Narpat Dubay lives quietly in a small village in 1956 Trinidad, a father of four who tends his sugar cane patch and designs ingenious contraptions to make their lives easier. Narpat is an organized man who thrives on responsibility, opinionated about diet, health and the purification of the body; and he is an optimist who believes that any difficulty can be transformed into opportunity, turned to one’s advantage.

Irritated by undisciplined Trinidadian politics, Narpat rants against the prevalent superstitious notions of his fellows, those who believe floods are sent by God, when clearly such matters can be rectified with a little ingenuity. Disturbed as well by an influx of “Outsiders” who squat in empty houses and take them as their own, Narpat is determined to run them out and restore order to a country filled with corruption and graft: “Just like the invaders of India, the Outsiders were introducing a system of values alien to the village.”

In contrast to her husband, Dulari is concerned with the safety of her children, anxious when her daughters take public transportation to school, unprotected until they return home, sometimes after hours of waiting and walking and waiting. Borrowing money from her more successful brother, Dulari buys new school clothes for the children and hires a driver to take the older girls to and from school.

Since he routinely attempts to instill good habits and independence in Jeeves, Chandra, Kala and Shushilla, Narpat is enraged by his wife’s duplicity, his authority threatened, convinced that such exercise is beneficial and character-building. But then Narpat expects every inconvenience to be turned into a learning experience, ready with homilies to instruct his children on the virtues of hard work.

■ Set of tasks
a) How would you put this sentence from the passage about Narpat Dubay into Spanish: "Borrowing money from her more successful brother, Dulari buys new school clothes for the children and hires a driver to take the older girls to and from school."?
b) Can you write what comes next in the passage about Narpat Dubay and his family, picking up after its last sentence?

■ Dataset records
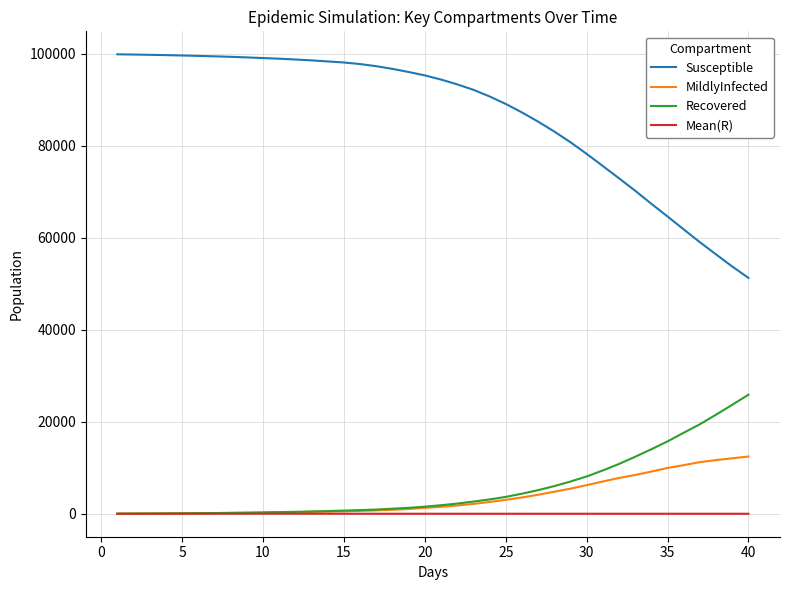

Which series has the largest range (max minus min)?

Susceptible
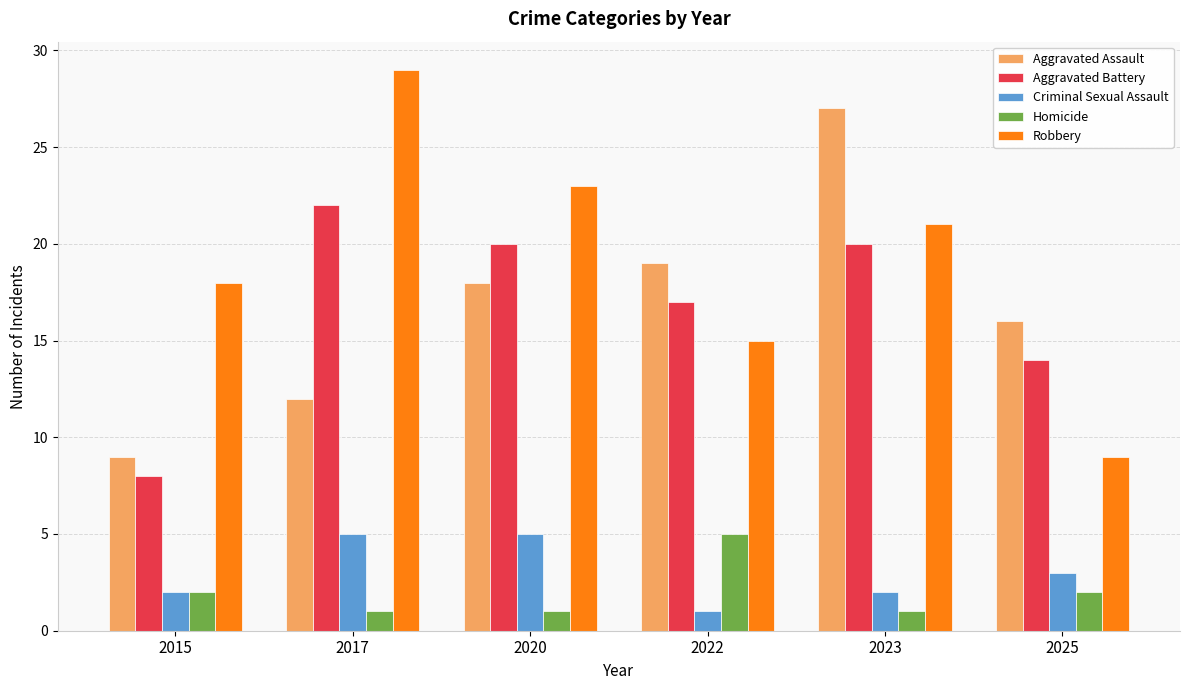

At 2017, list the series in order from smallest to largest.

Homicide, Criminal Sexual Assault, Aggravated Assault, Aggravated Battery, Robbery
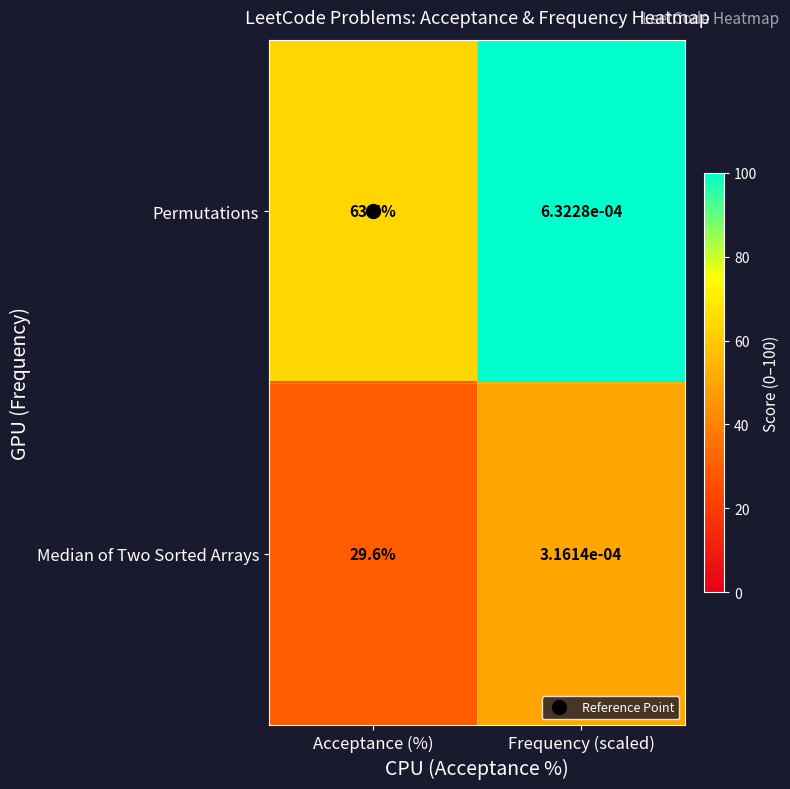

At which category does the chart reach its minimum across all series?

Frequency (scaled)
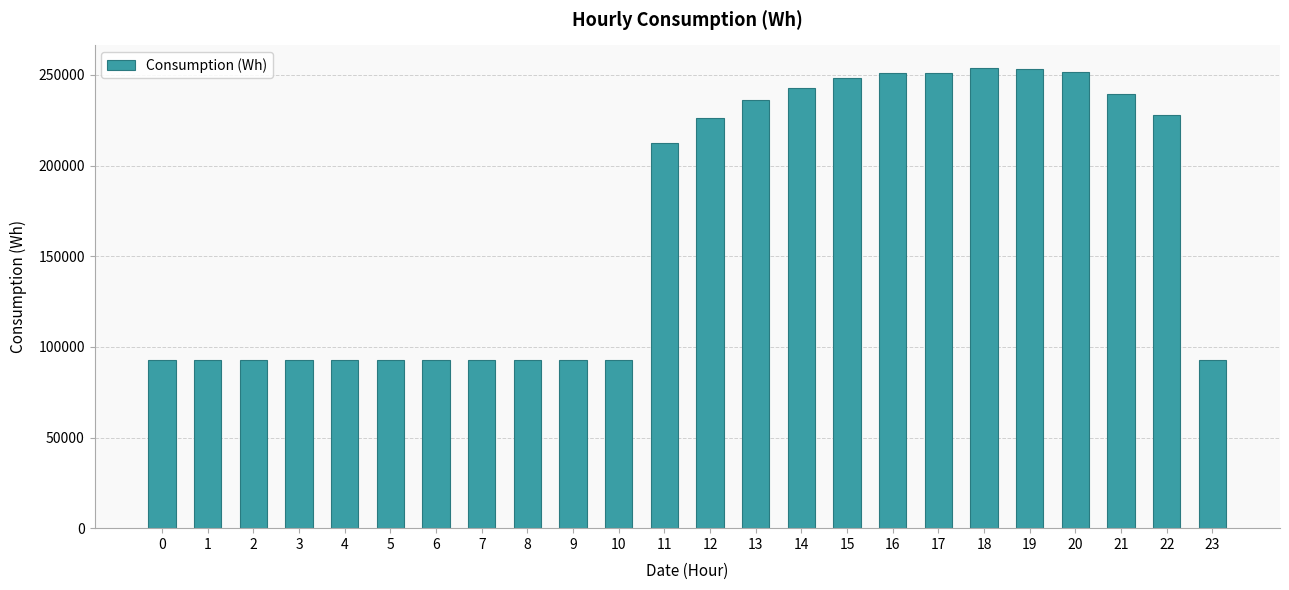

What is the greatest value displayed?

253574.9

■ Results by task
a) Pidiéndole dinero prestado a su hermano, a quien le ha ido mejor, Dulari compra ropa escolar nueva para los niños y contrata a un chofer para llevar a las hijas mayores a la escuela y traerlas de vuelta.

b)
Trinidad’s much-anticipated Independence Day is August 31, 1962. In reaction to the crooked politicians running for election, Narpat throws his hat into the ring, running for county councilor, armed with a long-term agenda: that the sugar cane farmers should own the deeds to their land. Out of step in this island society, dedicated to fighting corruption and bureaucracy, Narpat eventually builds a factory, cloaked in his own authority. His philosophy too large for his world, Narpat is sure to disappoint, but it is his nature to pursue his dream.

The most telling exchanges are between husband and wife behind closed doors. Dulari and the children are held hostage to his ideals; the purpose-driven Narpat is resolute in adhering to the high moral path he has chosen, unwilling to bend his principles. Essentially powerless, Dulari’s fragile sanity is preserved only by “this numbing ritual of sweeping, cooking, cleaning and washing, this silencing of my mind.” Trapped in the emotional turmoil of futile arguments between their parents, the children question their father’s dogmatic approach to existence as they mature.

This is a land in flux, corruption a natural outgrowth of its evolution. Peppered with the idiomatic speech of eccentric characters, village life is insignificant in the larger scope of things, a microcosm for universal principles. The unique voices of Narpat, Dulari, their children and other quirky individuals fill this tale with the dreams and laments of the ages, a template for humanity, with all its sturm und drang.